01001819DB NSF RESEARCH & RELATED ACTIVIT

01001920DB NSF RESEARCH & RELATED ACTIVIT

01002021DB NSF RESEARCH & RELATED ACTIVIT

01002122DB NSF RESEARCH & RELATED ACTIVIT
Program Reference Code(s): 7433, 8048, 9251
Program Element Code(s): 723100, 772600
Award Agency Code: 4900
Fund Agency Code: 4900
Assistance Listing Number(s): 47.070

ABSTRACT

Research in data-intensive fields is increasingly multi-investigator and multi-institutional, depending on ever more rapid access to ultra-large heterogeneous and widely distributed datasets. The Pacific Research Platform (PRP) is a multi-institutional extensible deployment that establishes a science-driven high-capacity data-centric 'freeway system.' The PRP spans all 10 campuses of the University of California, as well as the major California private research universities, four supercomputer centers, and several universities outside California. Fifteen multi-campus data-intensive application teams act as drivers of the PRP, providing feedback to the technical design staff over the five years of the project. These application areas include particle physics, astronomy/astrophysics, earth sciences, biomedicine, and scalable multimedia, providing models for many other applications.

The PRP builds on prior NSF and Department of Energy (DOE) investments. The basic model adopted by the PRP is 'The Science DMZ,' being prototyped by the DOE ESnet. (A Science DMZ is defined as 'a portion of the network, built at or near the campus local network perimeter that is designed such that the equipment, configuration, and security policies are optimized for high-performance scientific applications rather than for general-purpose business systems').

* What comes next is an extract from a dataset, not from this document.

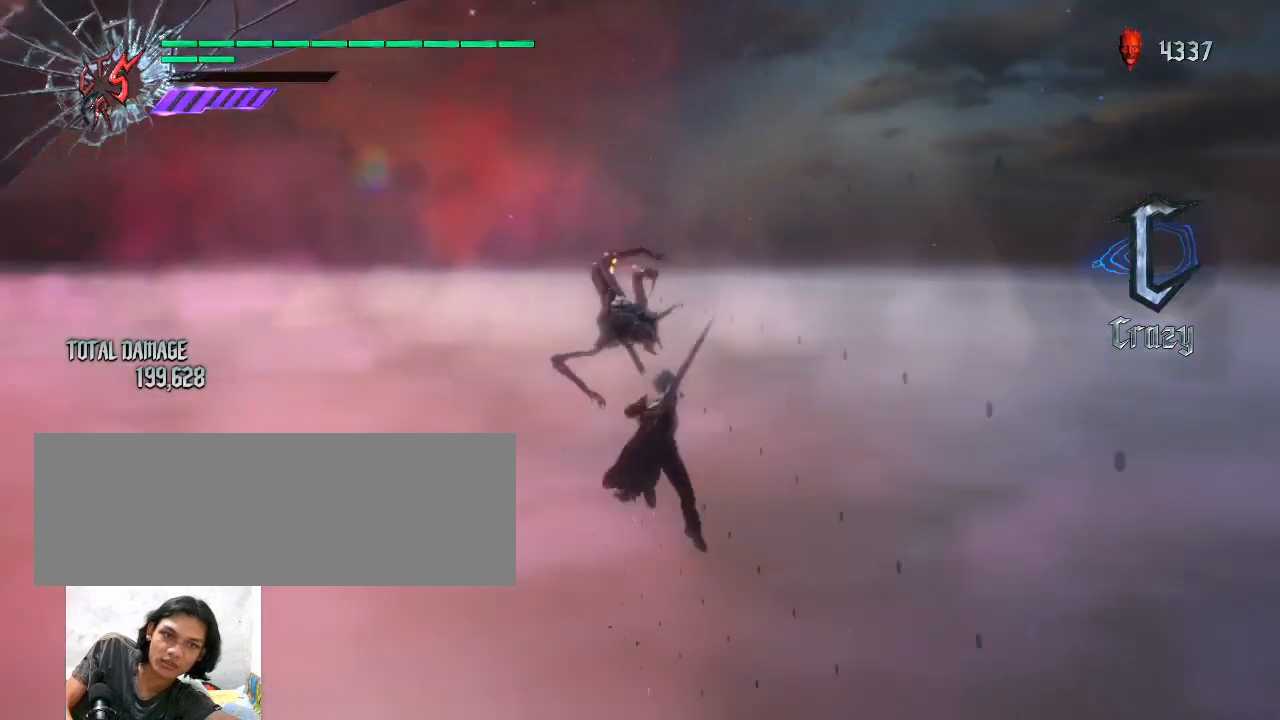
{"keys": [], "mouse": [], "events": [[33, "shift_l", "down"], [100, "mouse_wheel", "down"], [200, "mouse_wheel", "up"], [267, "mouse_wheel", "down"], [367, "mouse_wheel", "up"], [433, "shift_l", "up"]]}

In the last three years, NSF has funded over 100 U.S. campuses through Campus Cyberinfrastructure - Network Infrastructure and Engineering (CC-NIE) grants to aggressively upgrade their network capacity for greatly enhanced science data access, creating Science DMZs within each campus. The PRP partnership extends the NSF-funded campus Science DMZs to a regional model that allows high-speed data-intensive networking, facilitating researchers moving data between their laboratories and their collaborators' sites, supercomputer centers or data repositories, and enabling that data to traverse multiple heterogeneous networks without performance degradation over campus, regional, national, and international distances. The PRP's data sharing architecture, with end-to-end 10-40-100Gb/s connections, provides long-distance virtual co-location of data with computing resources, with enhanced security options.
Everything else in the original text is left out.